Not really. Yes it comes from a verb, but it has long since been reanalysed as a noun. If you read old novels you might find it used as a verb, as in they breakfasted on sweetmeats and gruel or they were hungry, not having breakfasted, but I think it's fair to say that use is now obsolete. If you hear it, you can be pretty sure there's some kind of joke / olde-worlde role play going on - so you could say it's no longer correct, or you could say it is correct but archaic.

  • 2
    Far from being obsolete, the past tense "breakfasted" is quite common. In July, 2009, Obama went to Moscow, where he breakfasted on caviar… See link google.com/… – Mari-Lou A Mar 21 at 8:12
  • RIght, it is marked as literary today. That said, if you enjoy peppering your speech with old-fangled things, it works fine. – Lambie Mar 24 at 16:19

It is more commonly said to have or eat breakfast. A lesser used, though perfectly acceptable verb is to take, as in the phrase:

What time would you like to take lunch?


Where will you be taking supper this evening?

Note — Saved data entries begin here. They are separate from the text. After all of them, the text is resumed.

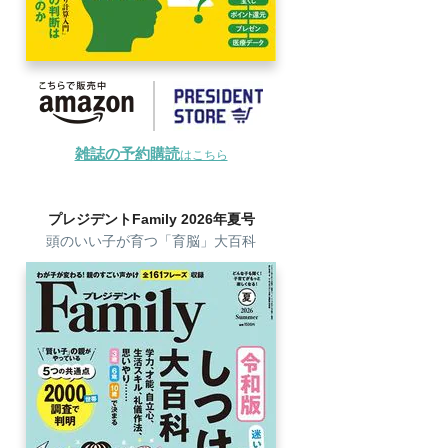
雑誌の予約購読
はこちら
プレジデントFamily 2026年夏号
頭のいい子が育つ「育脳」大百科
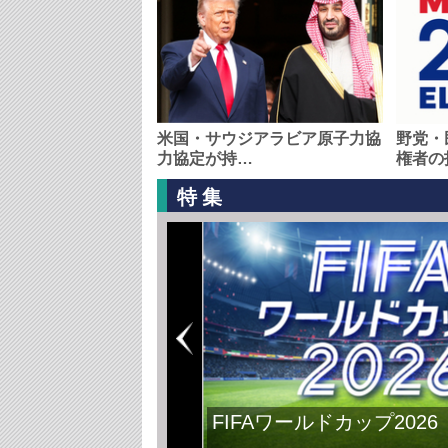
米国・サウジアラビア原子力協
野党・
力協定が持…
権者の
特集
FIFAワールドカップ2026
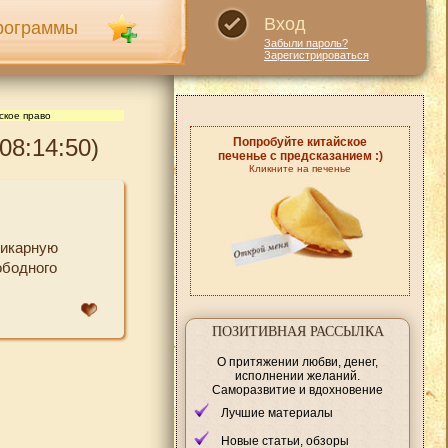
Вход
рограммы
Забыли пароль?
Зарегистрироваться
ское право
08:14:50)
Попробуйте китайское
печенье с предсказанием :)
Кликните на печенье
шикарную
ободного
ПОЗИТИВНАЯ РАССЫЛКА
О притяжении любви, денег,
исполнении желаний.
Саморазвитие и вдохновение
Лучшие материалы
Новые статьи, обзоры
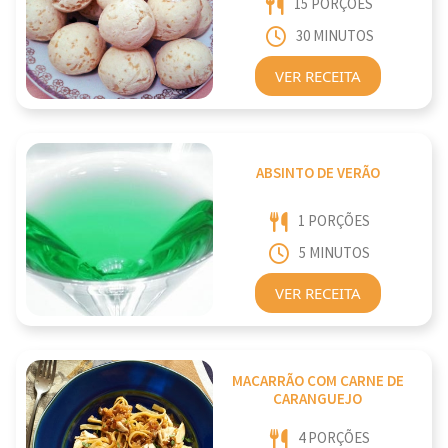
15 PORÇÕES
30 MINUTOS
VER RECEITA
ABSINTO DE VERÃO
1 PORÇÕES
5 MINUTOS
VER RECEITA
MACARRÃO COM CARNE DE
CARANGUEJO
4 PORÇÕES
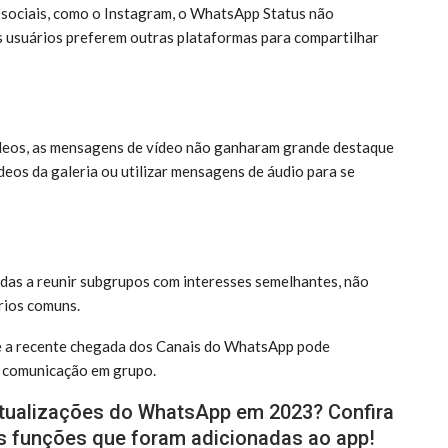
 sociais, como o Instagram, o WhatsApp Status não
 usuários preferem outras plataformas para compartilhar
ídeos, as mensagens de vídeo não ganharam grande destaque
deos da galeria ou utilizar mensagens de áudio para se
as a reunir subgrupos com interesses semelhantes, não
rios comuns.
 e a recente chegada dos Canais do WhatsApp pode
a comunicação em grupo.
 atualizações do WhatsApp em 2023? Confira
ais funções que foram adicionadas ao app!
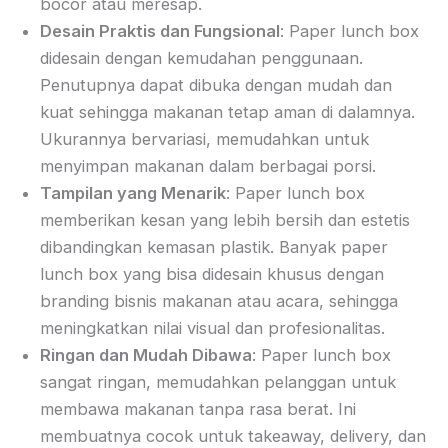
bocor atau meresap.
Desain Praktis dan Fungsional
: Paper lunch box
didesain dengan kemudahan penggunaan.
Penutupnya dapat dibuka dengan mudah dan
kuat sehingga makanan tetap aman di dalamnya.
Ukurannya bervariasi, memudahkan untuk
menyimpan makanan dalam berbagai porsi.
Tampilan yang Menarik
: Paper lunch box
memberikan kesan yang lebih bersih dan estetis
dibandingkan kemasan plastik. Banyak paper
lunch box yang bisa didesain khusus dengan
branding bisnis makanan atau acara, sehingga
meningkatkan nilai visual dan profesionalitas.
Ringan dan Mudah Dibawa
: Paper lunch box
sangat ringan, memudahkan pelanggan untuk
membawa makanan tanpa rasa berat. Ini
membuatnya cocok untuk takeaway, delivery, dan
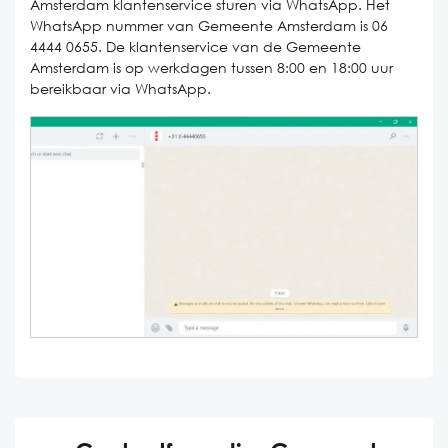
Amsterdam klantenservice sturen via WhatsApp. Het
WhatsApp nummer van Gemeente Amsterdam is 06
4444 0655. De klantenservice van de Gemeente
Amsterdam is op werkdagen tussen 8:00 en 18:00 uur
bereikbaar via WhatsApp.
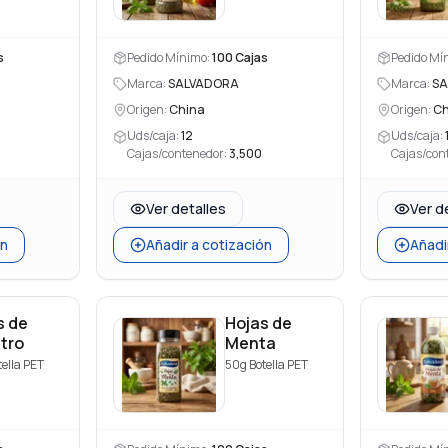
esh)
s
Pedido Mínimo:
100
Cajas
Pedido Mí
Marca:
SALVADORA
Marca:
SA
Origen:
China
Origen:
Ch
Uds/caja:
12
Uds/caja:
Cajas/contenedor:
3,500
Cajas/con
Ver detalles
Ver d
ón
Añadir a cotización
Añadi
s de
Hojas de
ntro
Menta
ella PET
50g Botella PET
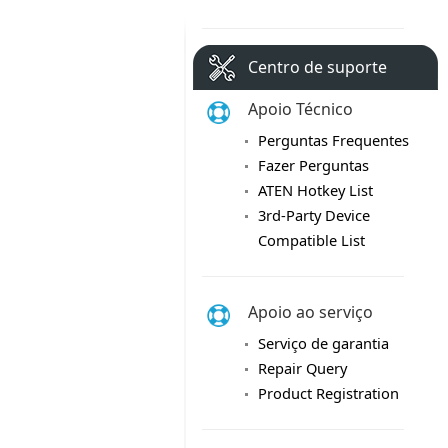
Centro de suporte
Apoio Técnico
Perguntas Frequentes
Fazer Perguntas
ATEN Hotkey List
3rd-Party Device
Compatible List
Apoio ao serviço
Serviço de garantia
Repair Query
Product Registration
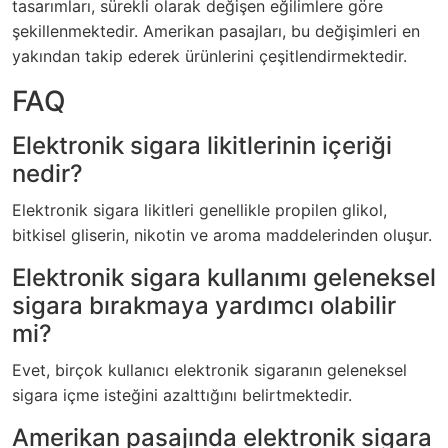
tasarımları, sürekli olarak değişen eğilimlere göre
şekillenmektedir. Amerikan pasajları, bu değişimleri en
yakından takip ederek ürünlerini çeşitlendirmektedir.
FAQ
Elektronik sigara likitlerinin içeriği
nedir?
Elektronik sigara likitleri genellikle propilen glikol,
bitkisel gliserin, nikotin ve aroma maddelerinden oluşur.
Elektronik sigara kullanımı geleneksel
sigara bırakmaya yardımcı olabilir
mi?
Evet, birçok kullanıcı elektronik sigaranın geleneksel
sigara içme isteğini azalttığını belirtmektedir.
Amerikan pasajında elektronik sigara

There is some use of breakfast like that in what I would call formal English (ie. “Where would you like to breakfast/lunch etc. today?”), but generally no. You would commonly say “I did not have breakfast today”, or “I missed breakfast”.

Or as pointed out in a comment, as a formal use in past tense. That use is uncommon outside of a newspaper and in less formal English would probably be replaced with the word “eat” or “ate”. “They ate cavier”.